Exact copy without images: repeat every entry as written.

++++

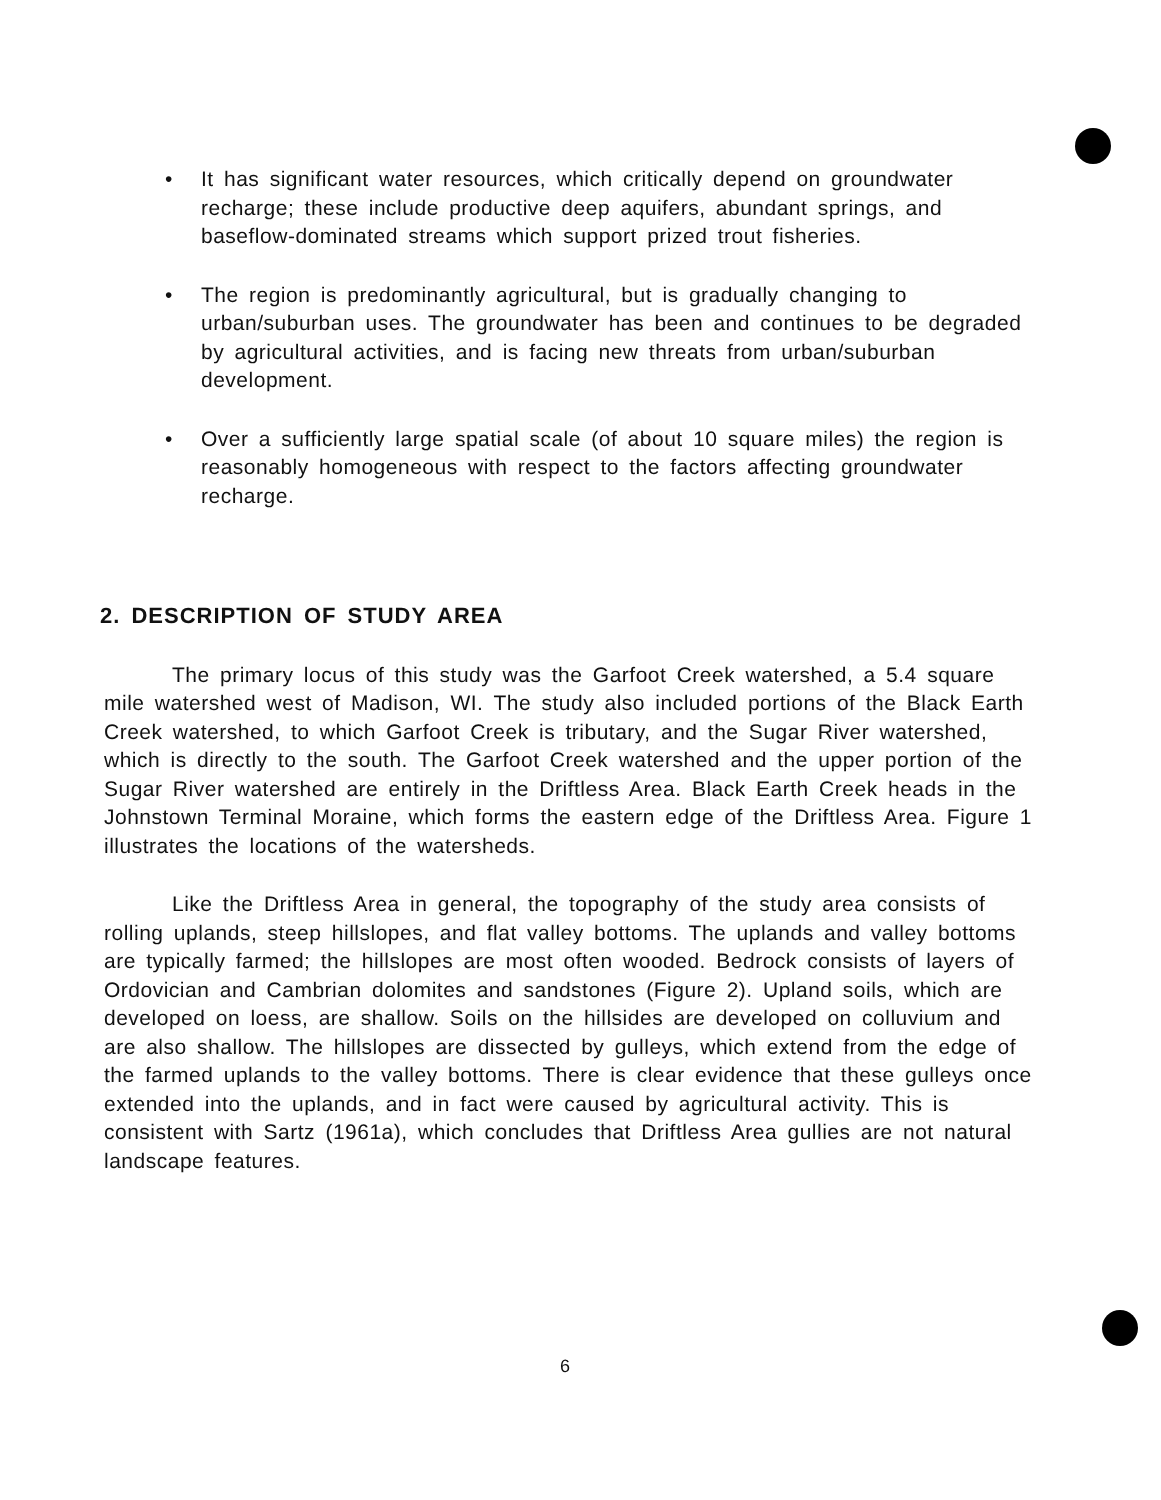• It has significant water resources, which critically depend on groundwater recharge; these include productive deep aquifers, abundant springs, and baseflow-dominated streams which support prized trout fisheries.
• The region is predominantly agricultural, but is gradually changing to urban/suburban uses. The groundwater has been and continues to be degraded by agricultural activities, and is facing new threats from urban/suburban development.
• Over a sufficiently large spatial scale (of about 10 square miles) the region is reasonably homogeneous with respect to the factors affecting groundwater recharge.
2. DESCRIPTION OF STUDY AREA
The primary locus of this study was the Garfoot Creek watershed, a 5.4 square mile watershed west of Madison, WI. The study also included portions of the Black Earth Creek watershed, to which Garfoot Creek is tributary, and the Sugar River watershed, which is directly to the south. The Garfoot Creek watershed and the upper portion of the Sugar River watershed are entirely in the Driftless Area. Black Earth Creek heads in the Johnstown Terminal Moraine, which forms the eastern edge of the Driftless Area. Figure 1 illustrates the locations of the watersheds.
Like the Driftless Area in general, the topography of the study area consists of rolling uplands, steep hillslopes, and flat valley bottoms. The uplands and valley bottoms are typically farmed; the hillslopes are most often wooded. Bedrock consists of layers of Ordovician and Cambrian dolomites and sandstones (Figure 2). Upland soils, which are developed on loess, are shallow. Soils on the hillsides are developed on colluvium and are also shallow. The hillslopes are dissected by gulleys, which extend from the edge of the farmed uplands to the valley bottoms. There is clear evidence that these gulleys once extended into the uplands, and in fact were caused by agricultural activity. This is consistent with Sartz (1961a), which concludes that Driftless Area gullies are not natural landscape features.
6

++++

▶ [The completed task]:
• It has significant water resources, which critically depend on groundwater recharge; these include productive deep aquifers, abundant springs, and baseflow-dominated streams which support prized trout fisheries.
• The region is predominantly agricultural, but is gradually changing to urban/suburban uses. The groundwater has been and continues to be degraded by agricultural activities, and is facing new threats from urban/suburban development.
• Over a sufficiently large spatial scale (of about 10 square miles) the region is reasonably homogeneous with respect to the factors affecting groundwater recharge.
2. DESCRIPTION OF STUDY AREA
The primary locus of this study was the Garfoot Creek watershed, a 5.4 square mile watershed west of Madison, WI. The study also included portions of the Black Earth Creek watershed, to which Garfoot Creek is tributary, and the Sugar River watershed, which is directly to the south. The Garfoot Creek watershed and the upper portion of the Sugar River watershed are entirely in the Driftless Area. Black Earth Creek heads in the Johnstown Terminal Moraine, which forms the eastern edge of the Driftless Area. Figure 1 illustrates the locations of the watersheds.
Like the Driftless Area in general, the topography of the study area consists of rolling uplands, steep hillslopes, and flat valley bottoms. The uplands and valley bottoms are typically farmed; the hillslopes are most often wooded. Bedrock consists of layers of Ordovician and Cambrian dolomites and sandstones (Figure 2). Upland soils, which are developed on loess, are shallow. Soils on the hillsides are developed on colluvium and are also shallow. The hillslopes are dissected by gulleys, which extend from the edge of the farmed uplands to the valley bottoms. There is clear evidence that these gulleys once extended into the uplands, and in fact were caused by agricultural activity. This is consistent with Sartz (1961a), which concludes that Driftless Area gullies are not natural landscape features.
6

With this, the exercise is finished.